While we wait for #PItchWars and #WriteOnCon results to roll in, I thought I’d let one of my favorite (GREEN!) characters of all time help me explain the writing process.
Enlighten you, we will.
So you’re struck with this awesome idea for a story. This story will be like none ever written before it. You must write this story because you owe it to mankind. It’s just that good.
New York Times Best Seller, you will be.
You grab your laptop, crack your knuckles and face the blank page. You can do this. You’ve done your research, checked your genres, calculated word counts, considered POV, planned your plot development. You’re ready.
It looks something like this:
You’re writing. You’re clicking away. You’re pulling words out of places in your brain that you didn’t know existed. It feels awesome. Like you drank the blue stuff in the Cantina.
Then somewhere along the middle of the manuscript, this happens.
And you think, “What I was I thinking? I can’t do this. Writing. Is. Hard.”
After a temporary freak out that probably involves chocolate, ice cream, or wine, you pull yourself up by the bootstraps.

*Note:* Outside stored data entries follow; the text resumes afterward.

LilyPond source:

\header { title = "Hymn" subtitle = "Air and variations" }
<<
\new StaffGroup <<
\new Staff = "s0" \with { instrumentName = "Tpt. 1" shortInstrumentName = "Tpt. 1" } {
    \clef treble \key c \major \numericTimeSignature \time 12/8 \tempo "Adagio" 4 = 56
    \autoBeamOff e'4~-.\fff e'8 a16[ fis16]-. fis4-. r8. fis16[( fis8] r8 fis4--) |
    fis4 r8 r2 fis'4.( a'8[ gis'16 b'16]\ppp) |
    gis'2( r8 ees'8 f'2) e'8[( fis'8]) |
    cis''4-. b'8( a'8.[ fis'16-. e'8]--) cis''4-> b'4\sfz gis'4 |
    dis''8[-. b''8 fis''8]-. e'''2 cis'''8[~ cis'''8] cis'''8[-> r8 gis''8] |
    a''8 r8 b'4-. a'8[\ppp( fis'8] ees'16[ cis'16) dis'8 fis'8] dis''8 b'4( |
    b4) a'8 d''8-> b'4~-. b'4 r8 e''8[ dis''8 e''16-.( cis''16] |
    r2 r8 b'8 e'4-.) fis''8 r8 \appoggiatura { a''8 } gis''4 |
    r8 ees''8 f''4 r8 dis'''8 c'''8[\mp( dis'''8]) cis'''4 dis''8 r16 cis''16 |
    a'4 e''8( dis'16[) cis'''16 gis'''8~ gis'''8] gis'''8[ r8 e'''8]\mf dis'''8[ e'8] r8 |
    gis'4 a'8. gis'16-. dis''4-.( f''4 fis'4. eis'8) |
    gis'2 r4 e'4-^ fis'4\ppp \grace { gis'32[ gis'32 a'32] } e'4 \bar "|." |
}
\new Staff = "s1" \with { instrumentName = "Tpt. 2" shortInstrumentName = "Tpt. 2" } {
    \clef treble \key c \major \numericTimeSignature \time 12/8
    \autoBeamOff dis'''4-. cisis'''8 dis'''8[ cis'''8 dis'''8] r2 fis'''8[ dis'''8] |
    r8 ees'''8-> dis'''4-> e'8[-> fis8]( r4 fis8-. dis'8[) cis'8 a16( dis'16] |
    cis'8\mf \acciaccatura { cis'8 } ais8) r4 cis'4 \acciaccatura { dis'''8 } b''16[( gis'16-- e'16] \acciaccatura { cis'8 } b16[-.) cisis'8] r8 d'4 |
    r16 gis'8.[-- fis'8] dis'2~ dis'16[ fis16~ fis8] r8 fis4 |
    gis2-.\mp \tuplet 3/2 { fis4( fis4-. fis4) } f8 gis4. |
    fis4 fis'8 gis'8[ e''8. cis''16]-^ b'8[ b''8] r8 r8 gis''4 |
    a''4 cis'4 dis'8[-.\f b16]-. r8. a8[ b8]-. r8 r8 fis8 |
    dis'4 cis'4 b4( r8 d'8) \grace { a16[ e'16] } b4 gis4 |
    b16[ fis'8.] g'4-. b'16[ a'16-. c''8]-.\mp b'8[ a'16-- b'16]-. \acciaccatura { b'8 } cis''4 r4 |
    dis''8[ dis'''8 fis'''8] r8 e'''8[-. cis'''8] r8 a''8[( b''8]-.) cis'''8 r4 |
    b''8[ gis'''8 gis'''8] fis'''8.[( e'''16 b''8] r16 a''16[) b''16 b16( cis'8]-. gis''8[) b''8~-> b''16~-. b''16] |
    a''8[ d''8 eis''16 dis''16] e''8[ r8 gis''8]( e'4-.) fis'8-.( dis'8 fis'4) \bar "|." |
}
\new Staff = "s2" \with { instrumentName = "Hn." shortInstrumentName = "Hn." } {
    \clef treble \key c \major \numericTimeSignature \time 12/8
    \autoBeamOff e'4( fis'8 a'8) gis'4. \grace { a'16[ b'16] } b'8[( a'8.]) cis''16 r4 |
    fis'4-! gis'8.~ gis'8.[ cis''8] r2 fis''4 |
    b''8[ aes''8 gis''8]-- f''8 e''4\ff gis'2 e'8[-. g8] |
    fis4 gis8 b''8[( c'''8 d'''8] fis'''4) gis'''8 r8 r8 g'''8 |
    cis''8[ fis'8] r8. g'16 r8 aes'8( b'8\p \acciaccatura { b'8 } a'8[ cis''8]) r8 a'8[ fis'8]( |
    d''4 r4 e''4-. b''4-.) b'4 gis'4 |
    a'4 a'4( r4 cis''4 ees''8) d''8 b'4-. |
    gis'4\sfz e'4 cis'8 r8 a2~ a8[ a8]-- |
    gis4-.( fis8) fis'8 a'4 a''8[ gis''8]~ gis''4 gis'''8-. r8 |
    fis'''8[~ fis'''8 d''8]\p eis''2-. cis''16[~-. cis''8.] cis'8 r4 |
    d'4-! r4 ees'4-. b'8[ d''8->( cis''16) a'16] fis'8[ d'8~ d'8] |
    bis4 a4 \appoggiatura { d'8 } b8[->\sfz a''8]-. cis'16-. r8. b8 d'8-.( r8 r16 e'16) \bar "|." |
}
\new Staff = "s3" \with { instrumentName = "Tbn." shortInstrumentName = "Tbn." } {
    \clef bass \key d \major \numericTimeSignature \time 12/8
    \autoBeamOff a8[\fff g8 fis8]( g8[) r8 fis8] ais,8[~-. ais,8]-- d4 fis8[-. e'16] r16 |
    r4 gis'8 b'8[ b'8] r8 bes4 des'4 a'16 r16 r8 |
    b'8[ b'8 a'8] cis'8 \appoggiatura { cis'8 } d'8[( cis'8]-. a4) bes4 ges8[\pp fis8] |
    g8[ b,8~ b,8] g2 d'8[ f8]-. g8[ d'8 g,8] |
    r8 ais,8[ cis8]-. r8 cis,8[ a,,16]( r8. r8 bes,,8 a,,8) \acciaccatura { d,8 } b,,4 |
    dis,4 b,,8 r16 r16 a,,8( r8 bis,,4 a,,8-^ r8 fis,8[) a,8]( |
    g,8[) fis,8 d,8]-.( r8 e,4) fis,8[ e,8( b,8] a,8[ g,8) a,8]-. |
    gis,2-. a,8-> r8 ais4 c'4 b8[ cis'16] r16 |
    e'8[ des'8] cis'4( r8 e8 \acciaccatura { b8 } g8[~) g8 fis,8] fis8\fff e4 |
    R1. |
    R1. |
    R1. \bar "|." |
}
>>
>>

Somewhere deep inside you something urges you to keep going. The Force is strong within you.
So you keep writing.
There is no try, people. There is no try.
You’ keep at it. You show character growth. You increase the conflict. You even manage to throw in a love interest (that isn’t the MC’s brother.) You’re balancing it all like a pro.
Then somehow you manage to get to the place where you type THE END (Or actually ####### if you want to get modern). You did it.
Finished, it is.
So you hold your breath as you send it to your Crit Partners or Beta Readers. As the Force would have it, they return your MS with helpful notes and suggestions. (Or they breathe heavily into a black mask.)
Now it’s time to revise.
Revise, you do. And edit, and revise some more. You slash out filter words, you cut unnecessary scenes, you light saber the crap out of your little darlings.
Now your MS is ready to Query.
First you spend almost as long writing the Query letter as you did the MS. Then, you send it to unsuspecting agents with a prayer and unspoken plea to LOVE IT, PLEASE PLEASE LOVE IT!!!
Help me, Agent Awesome, you’re my only hope.
Then you get a rejection letter.
And maybe another.
And possibly a lot more. In fact, you start to think that there’s not a Tauntan’s chance on Tatooine that any agent will want to pick you as a client.
But one day. One, grand and glorious day, you get “THE CALL” from an agent who wants to talk about representation.
Gets your work, she does.
From there, it’s just a short trip in an X-Wing fighter to publication. And by that, I mean: revision, waiting, editor feedback, publishing house submission, waiting, more revision, marketing, foreign rights, more waiting, probably more revision, packaging, droids, and contracts.
And then your day arrives. The Ewoks are saved! Your MS is now a book.
Published Author, you are.
To my writing friends and Jedis: May the Force be with you.